Moreover, iteration analyses show that pipeline-level evolution yields coordinated improvements in LLM task accuracy, SQL execution pass rates, and structured data profile quality.
Practical and Theoretical Implications
Practical Impact:
- DataEvolver substantially reduces manual engineering costs, achieves robust transfer across tasks through seed-driven specification, and is efficient in LLM usage (token- and walltime-optimal).
- Operator synthesis enables rapid adaptation to novel domains, suggesting strong applicability to ever-evolving data landscapes in industry-scale LLM training.
Theoretical Impact:
- The iterative, self-evolving framework provides a foundation for agentic, data-centric learning systems where models and data curation pipelines co-evolve.
- By formalizing executable pipeline induction as a closed analytic loop—integrating diagnosis, targeted repair, and experiential memory—the work advances program synthesis and symbolic learning for data-centric LLM pipelines.
- The approach opens explicit directions for integrating programmatic self-refinement and agent-based frameworks in data preparation workflows.

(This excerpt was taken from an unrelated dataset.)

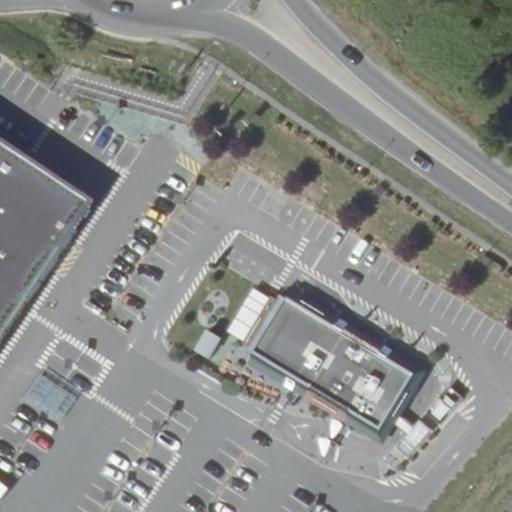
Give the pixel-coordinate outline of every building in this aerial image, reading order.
[(0,342),(87,205),(0,147),(0,342)] [(255,287),(228,330),(243,339),(270,297),(255,287)] [(335,325),(282,292),(246,348),(376,429),(386,415),(391,420),(397,413),(396,412),(404,403),(396,399),(412,373),(387,357),(388,355),(380,350),(379,352),(342,329),(343,327),(336,323),(335,325)] [(196,348),(210,357),(222,336),(208,327),(196,348)] [(432,429),(419,417),(395,444),(407,456),(432,429)]
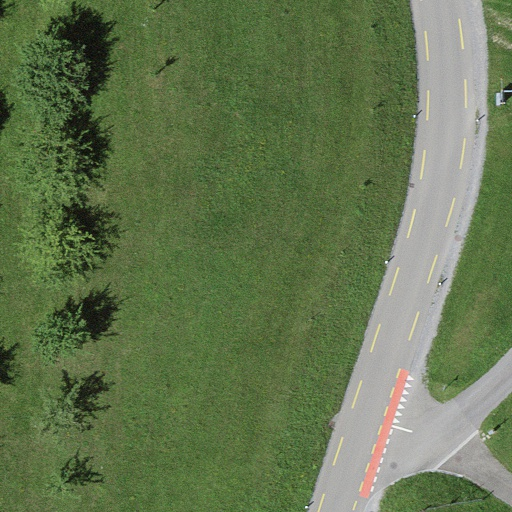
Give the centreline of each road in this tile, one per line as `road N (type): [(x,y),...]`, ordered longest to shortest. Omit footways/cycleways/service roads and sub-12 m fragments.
road 1 (unclassified): [(440,0),(450,80),(446,174),(338,511)]
road 2 (track): [(369,420),(427,436),(468,413),(511,370)]
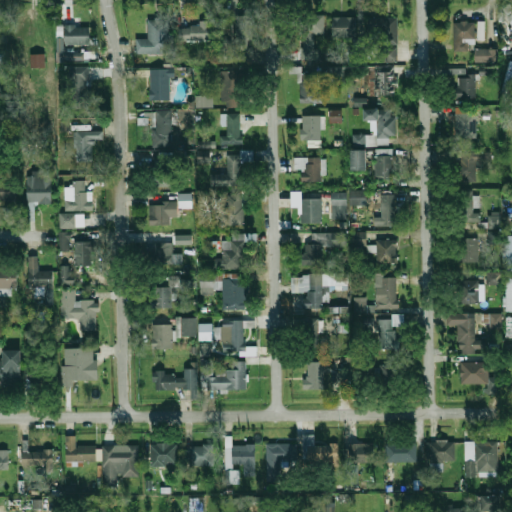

Limitations and Future Directions
The current design is text-centric; extensions to multimodal settings (e.g., vision, speech) require generalizing the operator semantics and self-evolution mechanisms to support richer data structures and cross-modal constraints. The self-evolving paradigm provides a template for future systems capable of lifelong, open-ended adaptation to complex supervision targets and evolving user requirements.
Conclusion
DataEvolver exemplifies how seed-guided, multi-level self-evolution can supplant manual data preparation pipelines for LLM training. Integrating logical planning, program synthesis, and experiential refinement, the system systematically bridges the gap between heterogeneous raw data and stringent, high-quality task supervision—yielding both higher LLM performance and operational efficiency. The paradigm suggests a trajectory towards fully autonomous, continuously adaptive data ecosystems for large foundation model pipelines.
Figure 8: Representative raw-to-prepared data transformations from DataEvolver across General, QA-MCQ, Math Reasoning, and Text-to-SQL tasks.